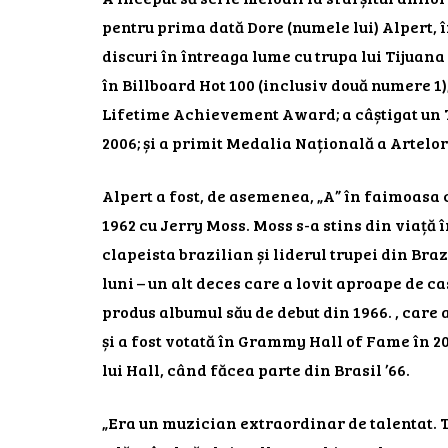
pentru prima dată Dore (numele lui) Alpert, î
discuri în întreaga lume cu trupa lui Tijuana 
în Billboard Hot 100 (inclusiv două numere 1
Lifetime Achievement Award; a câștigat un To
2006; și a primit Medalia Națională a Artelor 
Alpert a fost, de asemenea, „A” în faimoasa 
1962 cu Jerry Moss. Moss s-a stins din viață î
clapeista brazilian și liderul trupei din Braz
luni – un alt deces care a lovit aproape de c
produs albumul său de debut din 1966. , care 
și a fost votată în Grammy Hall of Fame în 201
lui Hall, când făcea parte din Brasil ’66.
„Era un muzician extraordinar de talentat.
--
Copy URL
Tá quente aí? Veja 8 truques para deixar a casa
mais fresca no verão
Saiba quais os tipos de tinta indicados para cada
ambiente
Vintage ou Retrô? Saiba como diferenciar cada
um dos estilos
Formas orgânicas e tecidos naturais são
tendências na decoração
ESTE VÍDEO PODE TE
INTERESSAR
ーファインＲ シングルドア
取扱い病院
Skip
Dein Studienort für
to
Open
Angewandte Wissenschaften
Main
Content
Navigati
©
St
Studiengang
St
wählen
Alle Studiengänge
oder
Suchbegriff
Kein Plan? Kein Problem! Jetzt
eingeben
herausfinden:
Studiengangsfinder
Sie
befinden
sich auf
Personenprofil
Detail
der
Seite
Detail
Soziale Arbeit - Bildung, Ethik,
--
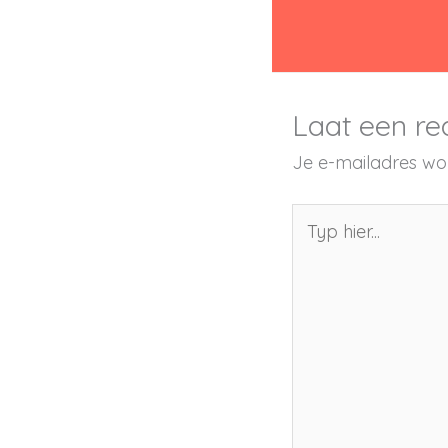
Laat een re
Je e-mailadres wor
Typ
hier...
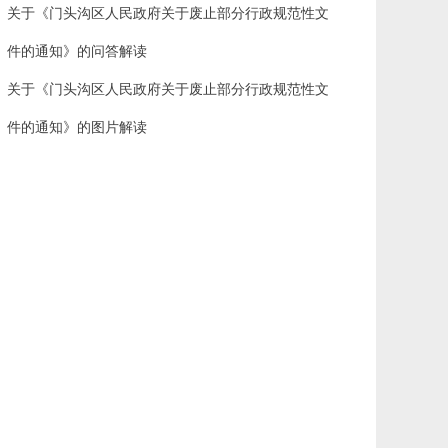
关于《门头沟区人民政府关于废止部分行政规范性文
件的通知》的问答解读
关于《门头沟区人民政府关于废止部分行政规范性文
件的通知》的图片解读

*Prompt*: Output exactly the lines of the material above from the one containing "în Billboard Hot 100 (inclusiv două numere 1" up to and including the one containing "lui Hall, când făcea parte din Brasil ’66.".

*Response area*:
în Billboard Hot 100 (inclusiv două numere 1
Lifetime Achievement Award; a câștigat un To
2006; și a primit Medalia Națională a Artelor 
Alpert a fost, de asemenea, „A” în faimoasa 
1962 cu Jerry Moss. Moss s-a stins din viață î
clapeista brazilian și liderul trupei din Braz
luni – un alt deces care a lovit aproape de c
produs albumul său de debut din 1966. , care 
și a fost votată în Grammy Hall of Fame în 201
lui Hall, când făcea parte din Brasil ’66.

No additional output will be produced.